### ACTIVITY
Please reproduce every entry, keeping each one exact.

### EXTRACTED INFORMATION

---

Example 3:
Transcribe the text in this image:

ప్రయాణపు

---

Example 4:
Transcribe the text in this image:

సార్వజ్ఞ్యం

### TASK SOLUTION
---

Example 3:
Transcribe the text in this image:

ప్రయాణపు

---

Example 4:
Transcribe the text in this image:

సార్వజ్ఞ్యం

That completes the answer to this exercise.